Closer home, the Pradhan Sevak’s bear hug with Google, Facebook and Twitter—when China was booting them out—ran counter to the swadeshi blood coursing through the veins of a lapsed RSS ‘pracharak’.
And, once in power, the red carpet rolled out to the tech titans; meeting Mark Zuckerberg and Sundar Pichai as if they were god’s gifts to Bharat; and the free run the companies enjoyed in Lutyens Delhi gave enough room for doubt.
# Had APCO, Modi’s image consultants, enlisted the help of digital and social firms to buy likes, followers, trolls, bots to build his new profile?
# Were these companies working behind the scenes to shape policies, to stump their rivals, in the process changing the political landscape?
# Was it now “payback time”, for changing his reputation, installing him in power, and crushing his rivals?
# Was there anything natural in the intolerance, hatred, abuse, bigotry, misogyny that was the new normal?
These questions, which were bread and butter—or parantha and desi ghee if you are a bhakt—for conspiracy theorists (which strangely included the sangh parivar’s forgotten angels like K.N. Govindacharya) are now legit.
Bloomberg has a piece up titled “How Facebook’s political unit enables the dark art of digital propaganda“, with a strapline that reads: “Some of Unit’s clients stifle opposition, stoke extremism”.

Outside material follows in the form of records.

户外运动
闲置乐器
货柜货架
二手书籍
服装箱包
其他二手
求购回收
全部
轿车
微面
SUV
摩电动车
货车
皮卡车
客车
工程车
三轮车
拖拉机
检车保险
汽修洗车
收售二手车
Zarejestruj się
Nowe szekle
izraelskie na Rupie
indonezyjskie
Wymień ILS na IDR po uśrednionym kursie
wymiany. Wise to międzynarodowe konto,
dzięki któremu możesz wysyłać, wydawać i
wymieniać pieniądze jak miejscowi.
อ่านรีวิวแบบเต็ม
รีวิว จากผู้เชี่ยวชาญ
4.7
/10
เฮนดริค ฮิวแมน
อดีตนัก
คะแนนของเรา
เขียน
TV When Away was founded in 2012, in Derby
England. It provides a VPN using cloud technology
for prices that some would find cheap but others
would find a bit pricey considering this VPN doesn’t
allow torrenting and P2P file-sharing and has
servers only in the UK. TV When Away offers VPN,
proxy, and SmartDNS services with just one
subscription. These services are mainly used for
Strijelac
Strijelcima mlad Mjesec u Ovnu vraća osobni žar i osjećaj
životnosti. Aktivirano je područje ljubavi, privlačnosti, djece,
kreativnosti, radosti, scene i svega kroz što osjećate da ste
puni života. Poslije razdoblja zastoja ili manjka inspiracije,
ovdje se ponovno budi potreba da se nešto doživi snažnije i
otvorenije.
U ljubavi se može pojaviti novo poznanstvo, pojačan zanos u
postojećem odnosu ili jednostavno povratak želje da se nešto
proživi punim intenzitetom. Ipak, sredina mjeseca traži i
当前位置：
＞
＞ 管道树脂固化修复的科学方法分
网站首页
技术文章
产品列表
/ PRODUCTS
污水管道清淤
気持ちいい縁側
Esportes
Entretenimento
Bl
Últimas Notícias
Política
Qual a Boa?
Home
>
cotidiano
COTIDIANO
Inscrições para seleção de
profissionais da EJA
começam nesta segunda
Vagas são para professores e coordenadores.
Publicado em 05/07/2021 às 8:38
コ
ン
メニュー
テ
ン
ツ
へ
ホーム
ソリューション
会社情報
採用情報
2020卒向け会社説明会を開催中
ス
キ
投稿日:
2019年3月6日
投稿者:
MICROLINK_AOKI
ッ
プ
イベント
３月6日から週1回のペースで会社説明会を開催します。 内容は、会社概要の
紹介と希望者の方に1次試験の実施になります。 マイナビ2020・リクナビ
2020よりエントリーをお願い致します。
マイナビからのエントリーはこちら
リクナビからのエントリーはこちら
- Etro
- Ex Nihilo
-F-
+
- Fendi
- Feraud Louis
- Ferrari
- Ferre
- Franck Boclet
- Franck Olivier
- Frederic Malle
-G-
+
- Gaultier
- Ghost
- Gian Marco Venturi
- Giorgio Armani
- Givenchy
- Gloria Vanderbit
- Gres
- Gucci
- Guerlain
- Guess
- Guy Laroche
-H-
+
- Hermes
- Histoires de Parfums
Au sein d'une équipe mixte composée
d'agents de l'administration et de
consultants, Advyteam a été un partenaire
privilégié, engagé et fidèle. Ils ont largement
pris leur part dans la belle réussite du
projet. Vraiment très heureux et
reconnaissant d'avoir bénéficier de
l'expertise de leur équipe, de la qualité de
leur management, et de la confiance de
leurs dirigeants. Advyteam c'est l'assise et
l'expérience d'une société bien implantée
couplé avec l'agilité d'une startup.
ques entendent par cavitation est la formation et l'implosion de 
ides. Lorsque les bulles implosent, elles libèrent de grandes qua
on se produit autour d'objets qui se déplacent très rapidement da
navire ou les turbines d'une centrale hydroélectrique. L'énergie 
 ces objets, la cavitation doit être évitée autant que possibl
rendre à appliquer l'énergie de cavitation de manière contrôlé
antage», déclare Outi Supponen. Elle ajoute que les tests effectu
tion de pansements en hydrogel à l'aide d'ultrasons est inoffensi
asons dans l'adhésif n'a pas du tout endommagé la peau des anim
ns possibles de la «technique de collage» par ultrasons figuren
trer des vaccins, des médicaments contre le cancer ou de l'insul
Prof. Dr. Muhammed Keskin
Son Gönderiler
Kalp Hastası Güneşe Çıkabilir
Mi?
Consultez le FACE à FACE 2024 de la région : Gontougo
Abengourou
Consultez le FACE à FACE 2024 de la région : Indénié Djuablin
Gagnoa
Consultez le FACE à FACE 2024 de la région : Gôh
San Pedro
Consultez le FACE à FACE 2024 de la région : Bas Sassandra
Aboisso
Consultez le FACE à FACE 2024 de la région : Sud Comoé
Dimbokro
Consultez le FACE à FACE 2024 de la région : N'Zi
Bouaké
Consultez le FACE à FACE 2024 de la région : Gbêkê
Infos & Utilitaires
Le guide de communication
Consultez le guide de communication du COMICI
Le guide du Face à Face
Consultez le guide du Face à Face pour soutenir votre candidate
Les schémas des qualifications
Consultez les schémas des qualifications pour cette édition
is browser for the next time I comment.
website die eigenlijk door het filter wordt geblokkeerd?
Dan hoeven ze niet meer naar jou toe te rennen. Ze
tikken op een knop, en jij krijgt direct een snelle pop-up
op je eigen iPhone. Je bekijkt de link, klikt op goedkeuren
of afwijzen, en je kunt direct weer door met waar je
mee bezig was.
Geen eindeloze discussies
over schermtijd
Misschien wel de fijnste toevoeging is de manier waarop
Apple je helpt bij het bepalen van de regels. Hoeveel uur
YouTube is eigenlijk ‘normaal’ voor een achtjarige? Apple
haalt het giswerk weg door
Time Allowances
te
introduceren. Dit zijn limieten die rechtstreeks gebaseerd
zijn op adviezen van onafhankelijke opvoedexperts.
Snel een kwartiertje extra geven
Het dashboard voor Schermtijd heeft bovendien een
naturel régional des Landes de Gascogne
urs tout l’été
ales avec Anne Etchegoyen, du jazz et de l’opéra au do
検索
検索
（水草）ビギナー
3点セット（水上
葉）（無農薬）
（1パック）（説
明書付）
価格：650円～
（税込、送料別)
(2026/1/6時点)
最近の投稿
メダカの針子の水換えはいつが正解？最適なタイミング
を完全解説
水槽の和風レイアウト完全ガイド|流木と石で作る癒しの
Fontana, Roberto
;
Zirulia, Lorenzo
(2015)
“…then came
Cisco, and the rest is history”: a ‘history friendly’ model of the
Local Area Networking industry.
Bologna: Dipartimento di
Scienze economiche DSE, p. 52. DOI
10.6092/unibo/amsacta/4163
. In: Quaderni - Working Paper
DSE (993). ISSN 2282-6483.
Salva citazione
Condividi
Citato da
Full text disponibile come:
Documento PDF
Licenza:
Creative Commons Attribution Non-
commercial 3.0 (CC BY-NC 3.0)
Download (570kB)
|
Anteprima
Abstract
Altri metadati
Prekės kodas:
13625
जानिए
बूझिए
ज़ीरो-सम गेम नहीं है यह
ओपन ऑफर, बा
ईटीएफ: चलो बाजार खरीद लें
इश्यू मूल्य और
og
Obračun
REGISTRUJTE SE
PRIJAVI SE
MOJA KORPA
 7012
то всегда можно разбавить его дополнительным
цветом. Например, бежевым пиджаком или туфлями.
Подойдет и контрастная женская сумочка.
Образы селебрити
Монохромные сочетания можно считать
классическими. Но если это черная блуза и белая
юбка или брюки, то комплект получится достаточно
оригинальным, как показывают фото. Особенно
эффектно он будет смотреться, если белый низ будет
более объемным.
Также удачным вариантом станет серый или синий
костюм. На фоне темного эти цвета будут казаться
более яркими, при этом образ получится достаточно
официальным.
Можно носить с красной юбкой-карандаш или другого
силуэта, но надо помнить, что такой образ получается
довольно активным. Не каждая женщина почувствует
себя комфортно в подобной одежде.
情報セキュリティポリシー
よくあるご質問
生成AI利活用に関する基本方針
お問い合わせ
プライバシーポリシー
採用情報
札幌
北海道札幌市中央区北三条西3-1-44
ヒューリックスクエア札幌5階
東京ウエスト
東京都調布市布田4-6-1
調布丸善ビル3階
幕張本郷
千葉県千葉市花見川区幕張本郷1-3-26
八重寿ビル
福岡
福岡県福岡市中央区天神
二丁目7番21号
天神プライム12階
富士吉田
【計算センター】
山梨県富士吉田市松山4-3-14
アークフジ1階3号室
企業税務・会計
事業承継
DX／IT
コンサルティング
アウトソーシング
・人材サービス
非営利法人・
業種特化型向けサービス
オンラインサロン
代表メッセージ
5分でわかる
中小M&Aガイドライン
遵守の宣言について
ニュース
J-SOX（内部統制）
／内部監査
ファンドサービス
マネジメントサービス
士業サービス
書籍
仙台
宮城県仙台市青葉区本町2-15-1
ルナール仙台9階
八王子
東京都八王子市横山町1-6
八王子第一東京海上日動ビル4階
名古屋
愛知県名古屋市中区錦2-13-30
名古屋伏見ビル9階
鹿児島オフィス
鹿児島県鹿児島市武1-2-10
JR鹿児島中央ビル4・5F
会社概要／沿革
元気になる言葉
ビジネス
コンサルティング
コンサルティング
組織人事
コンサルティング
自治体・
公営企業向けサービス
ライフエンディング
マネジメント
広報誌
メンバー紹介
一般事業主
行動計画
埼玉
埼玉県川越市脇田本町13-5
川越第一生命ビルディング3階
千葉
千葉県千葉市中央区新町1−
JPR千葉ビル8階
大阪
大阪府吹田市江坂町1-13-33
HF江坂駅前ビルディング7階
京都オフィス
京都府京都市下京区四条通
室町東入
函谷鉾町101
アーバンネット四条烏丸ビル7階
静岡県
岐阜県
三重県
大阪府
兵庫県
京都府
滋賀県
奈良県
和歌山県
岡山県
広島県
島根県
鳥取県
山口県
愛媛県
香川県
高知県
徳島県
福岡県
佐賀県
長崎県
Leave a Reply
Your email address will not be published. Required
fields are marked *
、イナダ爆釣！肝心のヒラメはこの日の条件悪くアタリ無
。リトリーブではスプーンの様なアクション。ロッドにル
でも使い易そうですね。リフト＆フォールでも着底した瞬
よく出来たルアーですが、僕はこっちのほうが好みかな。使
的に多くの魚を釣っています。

And lo, ROFLMAO and behold: Narendra Modi’s pre- and post-election dalliance with FB figures prominently in it.
#The unit actively works with political parties and leaders including those who use the platform to stifle opposition—sometimes with the aid of “troll armies” that spread misinformation and extremist ideologies.
# The initiative is run by a little-known Facebook global government and politics team that’s neutral in that it works with nearly anyone seeking or securing power.
# The unit is led from Washington by Katie Harbath, a former Republican digital strategist who worked on former New York Mayor Rudy Giuliani’s 2008 presidential campaign. Since Facebook hired Harbath three years later, her team has traveled the globe helping political clients use the company’s powerful digital tools.
# In some of the world’s biggest democracies—from India and Brazil to Germany and the U.K.—the unit’s employees have become de facto campaign workers. And once a candidate is elected, the company in some instances goes on to train government employees or provide technical assistance for live streams at official state events.
# While Facebook declined to give the size of its politics unit, one executive said it can expand to include hundreds during the peak of an election, drawing in people from the company’s legal, information security and policy teams.
# At meetings with political campaigns, members of Harbath’s team sit alongside Facebook advertising sales staff who help monetize the often viral attention stirred up by elections and politics. They train politicians and leaders how to set up a campaign page and get it authenticated with a blue verification check mark, how to best use video to engage viewers and how to target ads to critical voting blocs.
# In India, the company helped develop the online presence of Prime Minister Narendra Modi, who now has more Facebook followers than any other world leader.
# By the time of India’s 2014 elections, Facebook had for months been working with several campaigns. Modi relied heavily on Facebook and WhatsApp to recruit volunteers who in turn spread his message on social media. Since his election, Modi’s Facebook followers have risen to 43 million, almost twice Trump’s count.
# Within weeks of Modi’s election, Zuckerberg and Chief Operating Officer Sheryl Sandberg both visited the nation as it was rolling out a critical free internet service that the government later curbed. Harbath and her team have also traveled there, offering a series of workshops and sessions that have trained more than 6,000 government officials.
# As Modi’s social media reach grew, his followers increasingly turned to Facebook and WhatsApp to target harassment campaigns against his political rivals. India has become a hotbed for fake news, with one hoax story this year that circulated on WhatsApp leading to two separate mob beatings resulting in seven deaths.
# The nation has also become an increasingly dangerous place for opposition parties and reporters. In the past year, several journalists critical of the ruling party have been killed. Hindu extremists who back Modi’s party have used social media to issue death threats against Muslims or critics of the government.